Ia pun membukakan pintu mobil dan meraih tanganku, tubuh kekarnya menyangga tubuhku yang masih terkulai lemas. Pikiranku masih tak tenang, bayang-bayang tentang penyakit yang kuderita terus menghantui dan meracuni pikiranku.

"Kamu makan dulu ya dek, terus minum obatnya," pinta suamiku.

Aku hanya mengangguk, suamiku segera mengambilkan makan dan segelas air putih untuk ku

"Makan yuk dek, Mas suapin ya," ucap Mas Tama.

"Iya Mas," jawabku sesenggukan.

Lidahku menguyah beberapa suap nasi dari tangan Mas Tama.

"Udah Mas, aku udah kenyang," kataku lirih.

"Yaudah, kamu minum obatnya ya," pinta Suamiku lembut.

"Iya Mas," jawabku.

Tanganku segera meraih obat dan aku mulai membuka mulutku, ku telan sekaligus beberapa obat yang telah di berikan oelh dokter Liza.

"Kamu istirahat ya dek, hari ini nggak usah ngapa-ngapain, Biar Mas aja yang beres-beres," ucap Mas Tama.

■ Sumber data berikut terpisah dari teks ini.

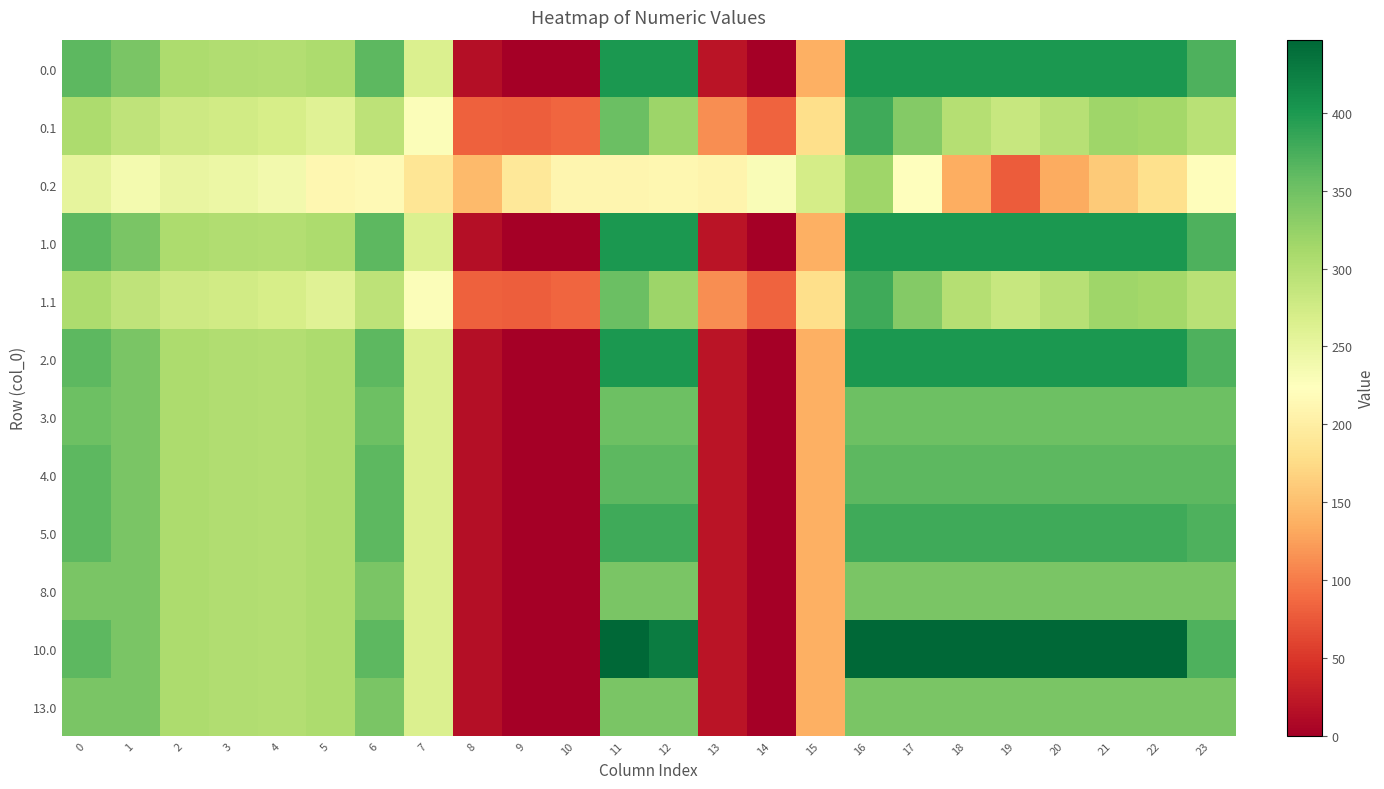

Rank the series by their maximum value, from lowest to highest.

0.2, 8.0, 13.0, 3.0, 4.0, 0.1, 1.1, 5.0, 0.0, 1.0, 2.0, 10.0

"Iya Mas, makasih ya," kataku.

"Yaudah, ayo Mas antar kamu ke kamar," sambung Mas Tama.

Kami pun melangkahkan kaki menuju tempat peraduan kami.

"Kamu istirahat ya, Mas beres-beres dulu," ucap suamiku. Ia segera melangkahkan kaki keluar dari kamar.

Tak biasanya aku mengizinkan suamiku menyeleseikan pekerjaan rumah. Karena menurutku itu adalah tugas seorang istri.

Namun kali ini ku izinkan ia mengambil alih tugasku, karena aku ingin menenangkan hati serta pikiranku.